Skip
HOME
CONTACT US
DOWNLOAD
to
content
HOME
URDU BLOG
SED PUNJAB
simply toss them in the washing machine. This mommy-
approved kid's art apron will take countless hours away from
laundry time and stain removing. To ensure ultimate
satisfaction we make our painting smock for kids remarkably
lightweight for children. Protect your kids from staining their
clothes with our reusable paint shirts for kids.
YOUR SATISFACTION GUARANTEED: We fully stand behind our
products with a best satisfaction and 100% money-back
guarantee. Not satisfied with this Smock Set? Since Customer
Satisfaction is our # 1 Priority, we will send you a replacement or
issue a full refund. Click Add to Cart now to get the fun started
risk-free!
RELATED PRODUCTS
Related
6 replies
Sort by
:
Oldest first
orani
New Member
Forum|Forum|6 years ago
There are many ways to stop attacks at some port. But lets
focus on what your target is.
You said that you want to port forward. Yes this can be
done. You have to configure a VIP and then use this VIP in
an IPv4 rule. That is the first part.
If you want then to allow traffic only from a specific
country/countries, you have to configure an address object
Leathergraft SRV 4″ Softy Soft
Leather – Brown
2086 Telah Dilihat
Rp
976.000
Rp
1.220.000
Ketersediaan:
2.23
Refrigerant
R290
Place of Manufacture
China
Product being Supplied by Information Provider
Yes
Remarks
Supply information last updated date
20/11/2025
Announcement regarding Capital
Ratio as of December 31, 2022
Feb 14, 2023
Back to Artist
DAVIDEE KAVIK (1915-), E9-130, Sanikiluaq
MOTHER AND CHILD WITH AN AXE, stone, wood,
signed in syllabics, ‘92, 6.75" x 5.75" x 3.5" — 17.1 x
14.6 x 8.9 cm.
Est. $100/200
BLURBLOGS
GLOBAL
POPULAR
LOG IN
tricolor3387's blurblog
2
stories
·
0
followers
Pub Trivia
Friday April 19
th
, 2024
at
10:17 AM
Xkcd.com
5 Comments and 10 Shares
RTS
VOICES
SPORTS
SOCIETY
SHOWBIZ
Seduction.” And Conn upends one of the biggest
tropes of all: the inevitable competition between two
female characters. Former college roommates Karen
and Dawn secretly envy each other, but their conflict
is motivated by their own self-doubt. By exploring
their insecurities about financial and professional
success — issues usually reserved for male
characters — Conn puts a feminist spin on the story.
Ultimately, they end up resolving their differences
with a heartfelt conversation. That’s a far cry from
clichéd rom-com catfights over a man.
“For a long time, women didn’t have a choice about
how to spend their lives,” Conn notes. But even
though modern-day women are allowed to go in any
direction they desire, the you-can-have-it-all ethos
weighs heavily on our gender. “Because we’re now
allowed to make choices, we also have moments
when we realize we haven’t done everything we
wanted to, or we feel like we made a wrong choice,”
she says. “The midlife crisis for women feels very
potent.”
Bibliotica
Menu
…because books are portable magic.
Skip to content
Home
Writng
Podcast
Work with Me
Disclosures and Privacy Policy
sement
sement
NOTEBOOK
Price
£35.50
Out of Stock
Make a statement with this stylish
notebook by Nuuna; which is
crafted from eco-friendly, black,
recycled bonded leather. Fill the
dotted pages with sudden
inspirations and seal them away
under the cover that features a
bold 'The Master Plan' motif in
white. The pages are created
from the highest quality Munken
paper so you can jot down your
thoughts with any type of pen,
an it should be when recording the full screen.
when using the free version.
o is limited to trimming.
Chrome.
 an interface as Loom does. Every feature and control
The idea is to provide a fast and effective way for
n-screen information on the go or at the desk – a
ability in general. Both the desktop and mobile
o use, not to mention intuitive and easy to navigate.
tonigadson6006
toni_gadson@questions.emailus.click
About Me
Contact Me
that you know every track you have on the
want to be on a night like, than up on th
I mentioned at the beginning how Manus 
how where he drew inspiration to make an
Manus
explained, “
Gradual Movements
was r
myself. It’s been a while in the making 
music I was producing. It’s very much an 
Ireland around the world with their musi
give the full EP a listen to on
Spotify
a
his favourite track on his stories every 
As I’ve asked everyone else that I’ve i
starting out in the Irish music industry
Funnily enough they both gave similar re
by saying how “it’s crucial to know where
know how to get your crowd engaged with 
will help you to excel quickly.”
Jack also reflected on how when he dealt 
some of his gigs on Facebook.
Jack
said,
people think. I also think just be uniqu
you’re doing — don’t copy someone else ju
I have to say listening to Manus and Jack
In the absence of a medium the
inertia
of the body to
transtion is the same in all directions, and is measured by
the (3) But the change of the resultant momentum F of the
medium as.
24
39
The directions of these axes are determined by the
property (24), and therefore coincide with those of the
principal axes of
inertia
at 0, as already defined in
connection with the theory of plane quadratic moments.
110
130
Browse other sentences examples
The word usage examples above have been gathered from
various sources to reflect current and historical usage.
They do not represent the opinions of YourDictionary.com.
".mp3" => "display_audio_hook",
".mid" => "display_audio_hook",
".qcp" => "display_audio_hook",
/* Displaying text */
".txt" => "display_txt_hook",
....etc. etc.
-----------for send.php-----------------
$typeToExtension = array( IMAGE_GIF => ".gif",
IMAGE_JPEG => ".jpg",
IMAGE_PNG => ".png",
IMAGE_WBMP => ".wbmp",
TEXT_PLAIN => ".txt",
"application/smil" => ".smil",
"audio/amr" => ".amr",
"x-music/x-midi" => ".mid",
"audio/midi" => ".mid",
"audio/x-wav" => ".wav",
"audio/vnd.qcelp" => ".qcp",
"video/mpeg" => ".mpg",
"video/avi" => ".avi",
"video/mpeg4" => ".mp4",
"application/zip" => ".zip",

→ **WHAT YOU HAVE TO DO**: Of all the entries above, repeat only the lines from the line that has "In the absence of a medium the" to the line that has "property (24), and", both lines included, exactly.

→ **TASK ANSWER**:
In the absence of a medium the
inertia
of the body to
transtion is the same in all directions, and is measured by
the (3) But the change of the resultant momentum F of the
medium as.
24
39
The directions of these axes are determined by the
property (24), and therefore coincide with those of the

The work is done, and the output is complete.